_Short problem_: Retype the lines from the one containing "Page size: 1654x1241." through the one containing "subtitle Rechtsanwalt Dr.", exactly as they appear and with both of those lines included.

::: Supplied entries

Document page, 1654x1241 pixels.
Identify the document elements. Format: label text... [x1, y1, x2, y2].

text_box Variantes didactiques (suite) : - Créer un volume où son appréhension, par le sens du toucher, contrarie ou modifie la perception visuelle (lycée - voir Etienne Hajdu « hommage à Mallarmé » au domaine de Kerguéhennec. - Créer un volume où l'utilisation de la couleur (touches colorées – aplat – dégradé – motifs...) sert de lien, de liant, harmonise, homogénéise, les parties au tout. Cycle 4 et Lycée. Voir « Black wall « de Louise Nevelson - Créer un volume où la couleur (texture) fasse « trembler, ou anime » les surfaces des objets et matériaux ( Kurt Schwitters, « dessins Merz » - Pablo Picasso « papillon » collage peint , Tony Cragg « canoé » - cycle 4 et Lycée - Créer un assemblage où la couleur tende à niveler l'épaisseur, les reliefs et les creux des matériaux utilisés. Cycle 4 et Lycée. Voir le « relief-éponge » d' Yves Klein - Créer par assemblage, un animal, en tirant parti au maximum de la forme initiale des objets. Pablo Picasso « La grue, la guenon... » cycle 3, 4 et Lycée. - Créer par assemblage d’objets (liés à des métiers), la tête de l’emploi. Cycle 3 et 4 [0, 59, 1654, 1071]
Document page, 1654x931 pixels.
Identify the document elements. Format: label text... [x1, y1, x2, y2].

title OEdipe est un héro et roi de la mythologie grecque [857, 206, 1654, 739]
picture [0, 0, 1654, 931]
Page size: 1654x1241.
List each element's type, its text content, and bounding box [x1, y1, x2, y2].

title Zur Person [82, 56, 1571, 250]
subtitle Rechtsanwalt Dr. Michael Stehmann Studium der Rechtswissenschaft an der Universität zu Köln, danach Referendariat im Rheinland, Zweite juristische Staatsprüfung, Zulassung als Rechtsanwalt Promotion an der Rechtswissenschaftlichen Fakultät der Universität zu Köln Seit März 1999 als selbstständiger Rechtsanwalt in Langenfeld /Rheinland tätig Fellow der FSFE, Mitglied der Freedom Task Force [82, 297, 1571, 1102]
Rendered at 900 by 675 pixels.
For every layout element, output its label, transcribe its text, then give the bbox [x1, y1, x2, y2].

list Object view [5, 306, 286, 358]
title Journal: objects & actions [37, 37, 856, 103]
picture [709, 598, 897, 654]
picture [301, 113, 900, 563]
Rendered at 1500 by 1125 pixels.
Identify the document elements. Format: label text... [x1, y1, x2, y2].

::::::

_Output of the task_:
Page size: 1654x1241.
List each element's type, its text content, and bounding box [x1, y1, x2, y2].

title Zur Person [82, 56, 1571, 250]
subtitle Rechtsanwalt Dr. Michael Stehmann Studium der Rechtswissenschaft an der Universität zu Köln, danach Referendariat im Rheinland, Zweite juristische Staatsprüfung, Zulassung als Rechtsanwalt Promotion an der Rechtswissenschaftlichen Fakultät der Universität zu Köln Seit März 1999 als selbstständiger Rechtsanwalt in Langenfeld /Rheinland tätig Fellow der FSFE, Mitglied der Freedom Task Force [82, 297, 1571, 1102]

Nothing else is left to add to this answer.